The capital market witnessed some buoyancy in the late eighties. The advent
of economic reforms in 1991 resulted in sudden spurt in both the primary
and secondary market. Several new players entered into the field. The
securities scam in may, 1992 was a major set back to the industry. Several
leading merchant bankers, both in public and private sector were found to be
involved in various irregularities. Some of the prominent public sector
players involved in the scam were Can bank financial services, SBI capital
markets, Andhra bank financial services, etc. leading private sector players
involved in the scam included Fairgrowth financial services and Champaklal
investments and finance (CIFCO).

The market turned bullish again in the end of 1993 after the tainted shares
problem was substantially resolved. There was a phenomenal surge of
activity in the primary market. The registration norms with the SEBI were
quite liberal. The low entry barriers coupled with lucrative opportunities
lured many new entrants into this industry. Most of the new entrants were
undercapitalized with little or no expertise in merchant banking. These
players could hardly afford to be discerning and started offering their
services to all and sundry clients. The market was soon flooded with poor
quality paper issued by companies of dubious credentials. The huge losses
suffered by investors in these securities resulted in total loss of confidence in
the market. Most of the subsequent issues started failing and companies
started deferring their plans to access primary markets. Lack of business
resulted in a major shake out in the industry. Most of the small firms exited
from the business. Many foreign investment banks started entering Indian
markets. These firms had a huge capital base, global distribution capacity
and expertise. However, they were new to Indian markets and lacked local
penetration. Many of the top rung Indian merchant banks, who had string
domestic base, started entering into joint ventures with the foreign banks.
This energy resulted in synergies as their individual strength complemented
each other.

Investment bankers

Investment bankers play an important role in the issue management process.
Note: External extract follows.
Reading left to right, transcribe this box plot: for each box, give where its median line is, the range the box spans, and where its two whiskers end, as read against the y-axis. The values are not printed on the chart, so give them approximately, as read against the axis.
Lead managers (category I merchant bankers) have to ensure correctness of
the information furnished in the offer document. They have to ensure
compliance with SEBI rules and regulations as also guidelines for
disclosures and investor protection. To this effect, they are required to
submit to SEBI a due diligence certificate conforming that the disclosures
made in the draft prospectus or letter of offer are true, fair and adequate to
enable the prospective investors to make a well informed investment
decision. The role of merchant bankers in performing their due diligence
functions has become even more important with the strengthening of the
disclosure requirements and with the SEBI giving up the vetting up of
prospectus. SEBIs various operational guidelines issued during the year to
merchant bankers primarily addressed the need to enhance the standard of
disclosures.
It was felt that a further strengthening of the criteria for registration of
merchant bankers was necessary, primarily through an increase in the net
worth requirements, so that the capital would be commensurate with the
level of activities undertaken by them. With this in view, the net worth
requirement or category I merchant bankers was raised in 1995-96 to Rs.5
crore. In 1996-96, the SEBI (merchant bankers) regulations, 1992 were
amended to require the payment of fees for each letter of offer or draft
prospectus that is filed with SEBI.

Underwriters

Underwriters are required to register with SEBI in terms of the EBI


(Underwriters) Rules and Regulations, 1993. In addition to underwriters
registered with SEBI in terms of these regulations, all registered merchant
bankers in categories I, II and III and stock brokers and mutual funds
registered with SEBI can function as underwriters.